言われてみれば、今の時刻は16時を少し回ったくらいだ。屋台飯だけでは微妙に夜中に腹が減るのは明白。育ち盛りは食費がかかるのだ……。


「……そうだな。頼む」


「! はーい!」


少し目を見開いたあと、雨空は気分がよさそうに返事をする。まあ、昔の俺ならこんなことは絶対に言わなかっただろうから、驚くのも当然だろう。

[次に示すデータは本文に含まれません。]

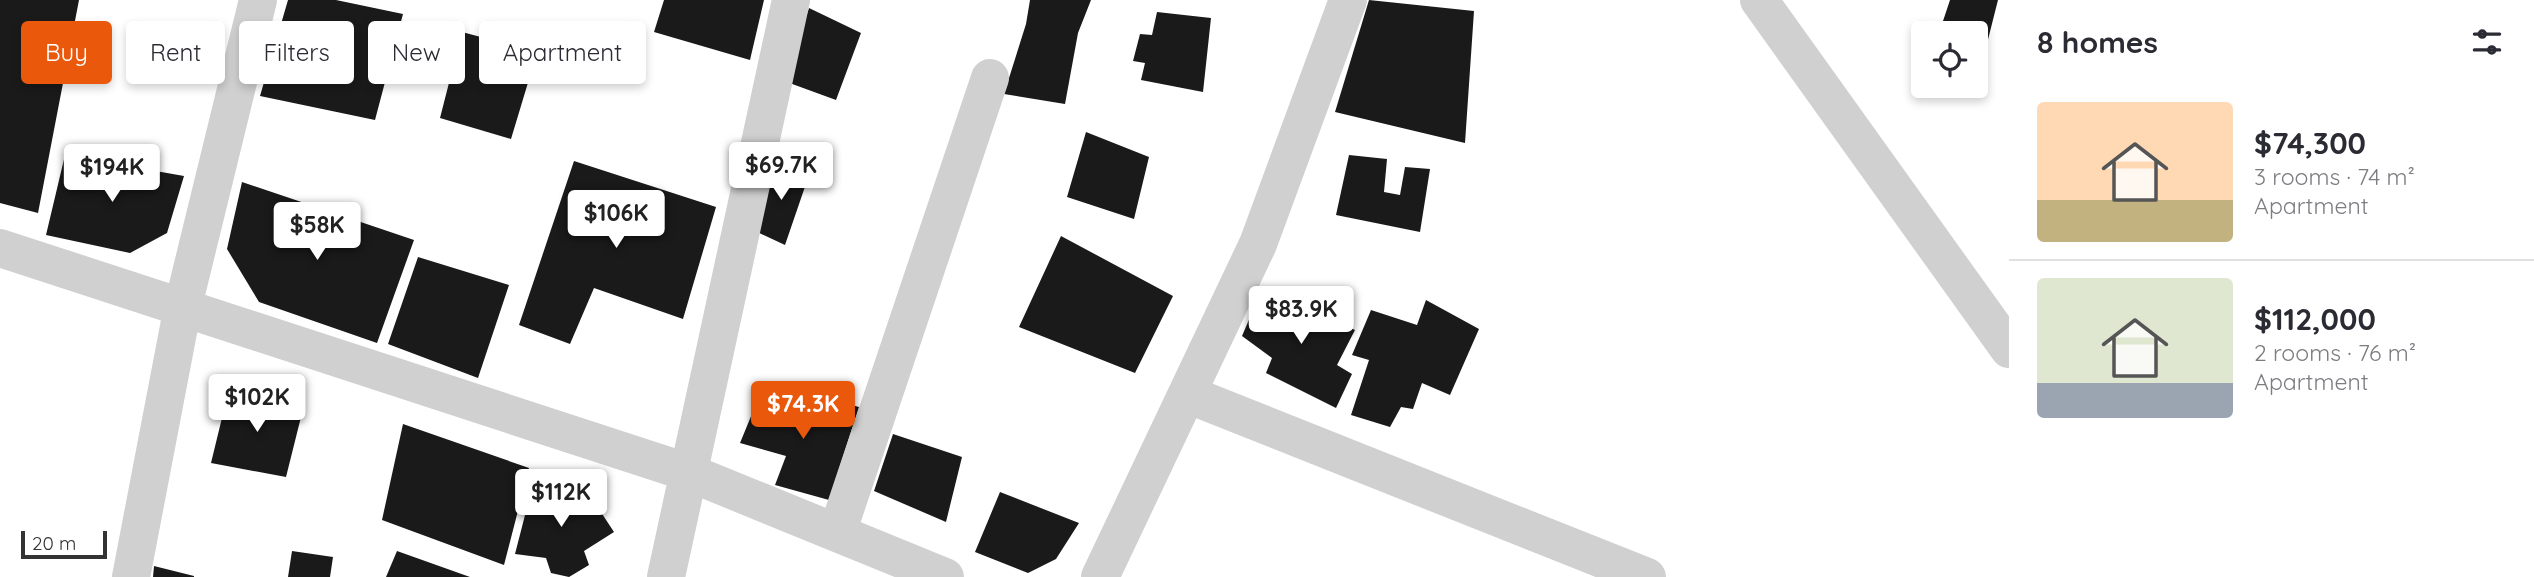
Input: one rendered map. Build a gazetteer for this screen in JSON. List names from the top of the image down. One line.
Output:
{"scale_bar":"20 m","page":{"heading":"8 homes","chip":["Buy","Rent","Filters","New","Apartment"],"list":[{"name":"$74,300","note":"3 rooms · 74 m² · Apartment"},{"name":"$112,000","note":"2 rooms · 76 m² · Apartment"}],"price":["$69.7K","$194K","$106K","$58K","$83.9K","$102K","$74.3K","$112K"],"scale":"20 m"}}
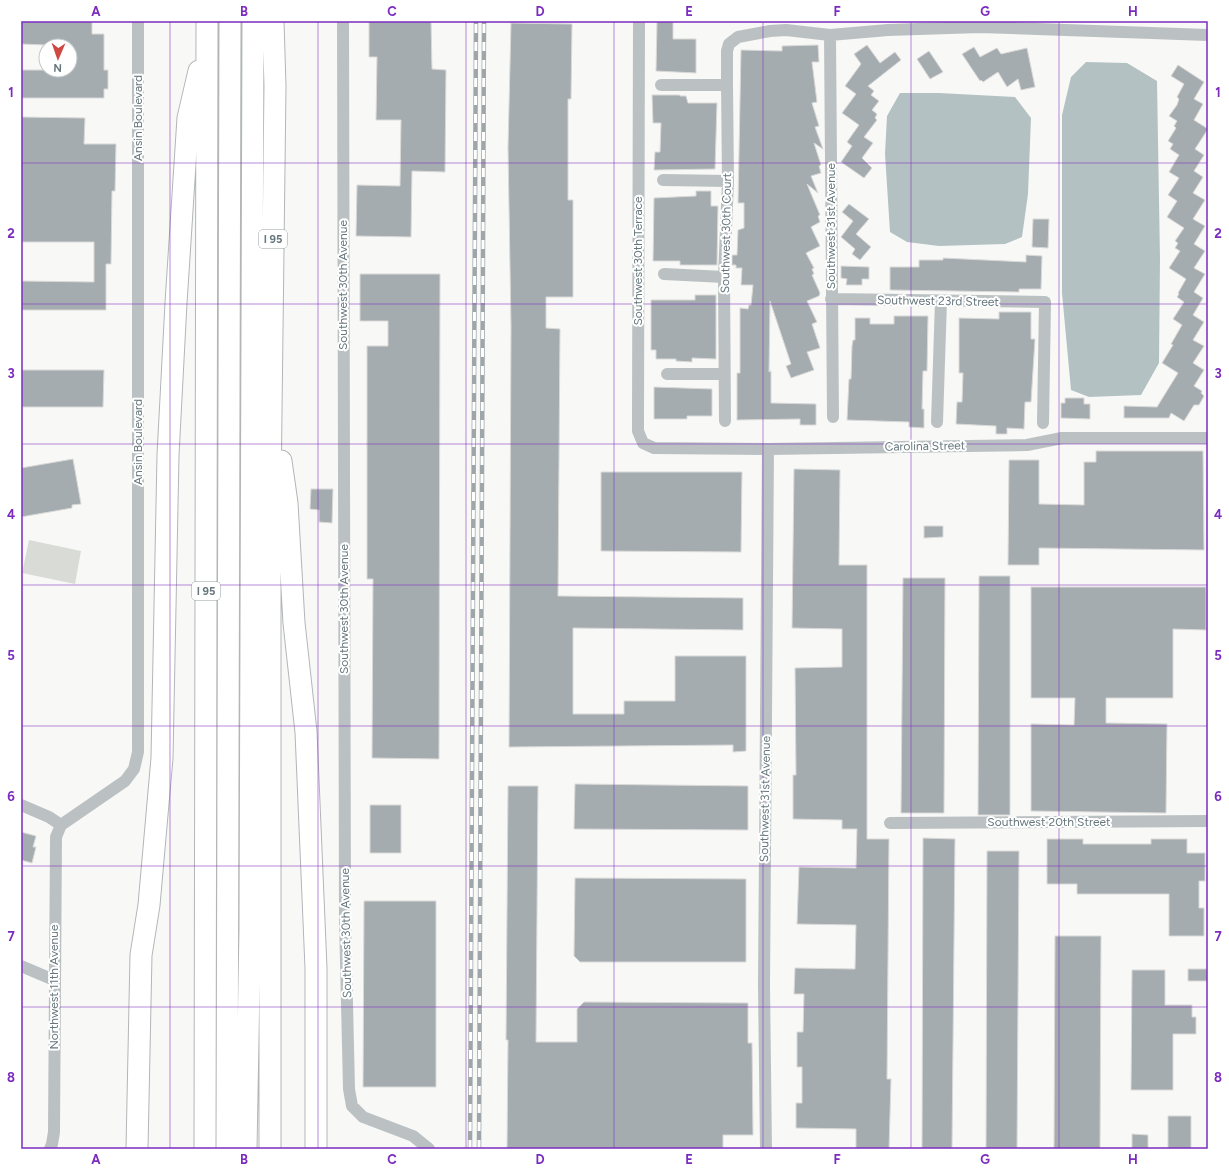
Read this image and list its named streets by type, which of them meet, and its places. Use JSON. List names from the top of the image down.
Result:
{
  "streets": {
    "highway": ["I 95"],
    "street": [
      "Ansin Boulevard",
      "Southwest 31st Avenue",
      "Southwest 30th Court",
      "Southwest 30th Terrace",
      "Southwest 30th Avenue",
      "Southwest 23rd Street",
      "Carolina Street",
      "Southwest 20th Street",
      "Northwest 11th Avenue"
    ]
  },
  "crossings": [
    ["Ansin Boulevard", "Northwest 11th Avenue"],
    ["Southwest 31st Avenue", "Southwest 23rd Street"],
    ["Southwest 31st Avenue", "Carolina Street"],
    ["Southwest 30th Terrace", "Carolina Street"]
  ],
  "north": "bottom",
  "grid": {
    "columns": [
      "A",
      "B",
      "C",
      "D",
      "E",
      "F",
      "G",
      "H"
    ],
    "rows": [
      "1",
      "2",
      "3",
      "4",
      "5",
      "6",
      "7",
      "8"
    ]
  }
}
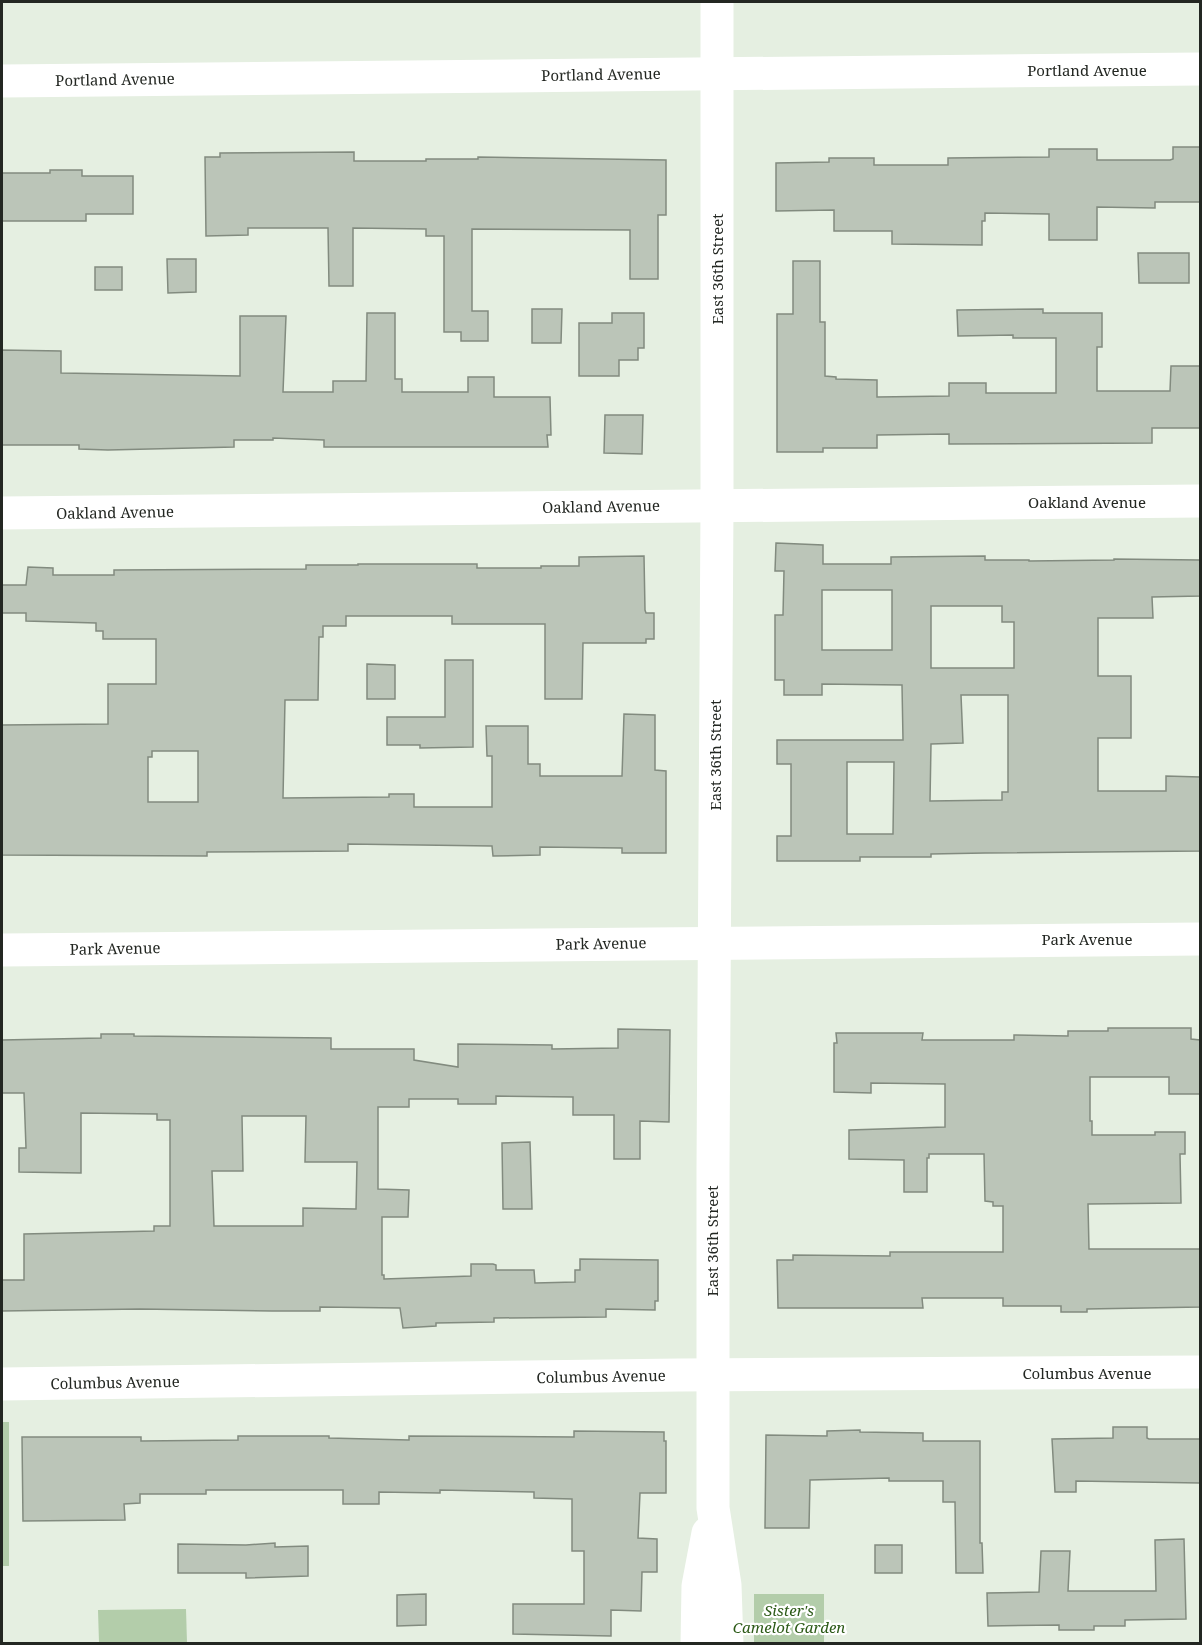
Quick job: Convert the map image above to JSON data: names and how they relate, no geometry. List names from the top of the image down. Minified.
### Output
{"streets":{"street":["Portland Avenue","East 36th Street","Oakland Avenue","Park Avenue","Columbus Avenue"]},"crossings":[["Portland Avenue","East 36th Street"],["East 36th Street","Oakland Avenue"],["East 36th Street","Park Avenue"],["East 36th Street","Columbus Avenue"]],"parks":["Sister's Camelot Garden"]}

エレベーターが止まり、降りて部屋へと向かう。雨空が鍵を開けると、今日2回目ながらも慣れることのない甘い香りが漂う。


「さて、先輩」


部屋へと入った雨空は、そのままキッチンへ。


「ん?」


「今日は色々ありましたし、少しゆっくりティータイムといきましょうか」


そう言って、雨空はケトルに水を入れて湯を沸かす。


「……だな」


「ちょうど、今日買った福袋の中にスイーツのものもあるんですよ。ちょっと食べてみません?」


「お、いいな。他のも中身が見たい」


「ですね。じゃあ、夜ご飯まではゆっくり福袋を開けながらお話ししましょう!」


それから数時間ほど俺たちは、福袋を開けながらあれやこれやと話し続けたのだった。


……我ながら、この量を持って帰って来たと思うと褒めてもらいたい。